## [Data under study]
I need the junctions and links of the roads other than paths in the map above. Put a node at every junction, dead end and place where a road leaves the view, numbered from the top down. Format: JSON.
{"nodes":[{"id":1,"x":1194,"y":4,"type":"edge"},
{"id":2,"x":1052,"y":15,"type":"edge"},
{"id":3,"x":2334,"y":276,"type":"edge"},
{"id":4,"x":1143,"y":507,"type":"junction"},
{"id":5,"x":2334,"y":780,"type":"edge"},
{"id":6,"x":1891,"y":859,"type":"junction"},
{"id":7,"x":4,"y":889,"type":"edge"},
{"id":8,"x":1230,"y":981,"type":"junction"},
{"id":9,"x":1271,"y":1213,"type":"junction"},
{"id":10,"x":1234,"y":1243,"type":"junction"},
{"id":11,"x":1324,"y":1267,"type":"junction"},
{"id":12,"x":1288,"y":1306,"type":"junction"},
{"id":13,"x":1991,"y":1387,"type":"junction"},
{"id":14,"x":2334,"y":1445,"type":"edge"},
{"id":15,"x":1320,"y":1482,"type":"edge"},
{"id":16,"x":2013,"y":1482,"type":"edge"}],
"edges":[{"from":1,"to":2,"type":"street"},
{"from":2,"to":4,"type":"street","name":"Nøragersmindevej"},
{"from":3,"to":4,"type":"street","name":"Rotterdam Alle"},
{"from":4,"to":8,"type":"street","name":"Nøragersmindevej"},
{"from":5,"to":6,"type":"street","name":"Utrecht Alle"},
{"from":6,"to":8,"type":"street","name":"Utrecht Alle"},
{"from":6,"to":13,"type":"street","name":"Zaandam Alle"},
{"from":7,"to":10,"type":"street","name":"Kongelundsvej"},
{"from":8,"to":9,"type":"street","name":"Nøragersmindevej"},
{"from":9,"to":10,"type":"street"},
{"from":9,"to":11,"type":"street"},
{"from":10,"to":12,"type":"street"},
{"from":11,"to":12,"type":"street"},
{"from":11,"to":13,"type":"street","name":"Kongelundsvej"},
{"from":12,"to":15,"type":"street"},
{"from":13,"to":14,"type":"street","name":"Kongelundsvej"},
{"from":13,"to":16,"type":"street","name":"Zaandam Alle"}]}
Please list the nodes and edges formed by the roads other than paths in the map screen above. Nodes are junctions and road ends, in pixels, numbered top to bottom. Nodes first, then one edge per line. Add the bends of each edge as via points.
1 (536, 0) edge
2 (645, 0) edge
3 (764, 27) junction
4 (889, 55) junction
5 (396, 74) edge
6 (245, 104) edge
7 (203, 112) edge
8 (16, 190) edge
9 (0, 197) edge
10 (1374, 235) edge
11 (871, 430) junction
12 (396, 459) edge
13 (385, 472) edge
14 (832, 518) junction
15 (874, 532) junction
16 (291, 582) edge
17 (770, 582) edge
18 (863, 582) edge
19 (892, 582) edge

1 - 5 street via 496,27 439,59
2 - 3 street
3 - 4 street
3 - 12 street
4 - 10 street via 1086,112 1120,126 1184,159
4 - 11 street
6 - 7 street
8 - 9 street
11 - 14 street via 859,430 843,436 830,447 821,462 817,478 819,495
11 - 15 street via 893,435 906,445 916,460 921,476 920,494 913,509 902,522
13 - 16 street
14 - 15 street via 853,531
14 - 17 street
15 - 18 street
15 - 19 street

## [Exercise aim]
Among the lines of the preceding data, which ones hold the word "Alle"? List them.

## [Your solution]
{"from":3,"to":4,"type":"street","name":"Rotterdam Alle"},
{"from":5,"to":6,"type":"street","name":"Utrecht Alle"},
{"from":6,"to":8,"type":"street","name":"Utrecht Alle"},
{"from":6,"to":13,"type":"street","name":"Zaandam Alle"},
{"from":13,"to":16,"type":"street","name":"Zaandam Alle"}]}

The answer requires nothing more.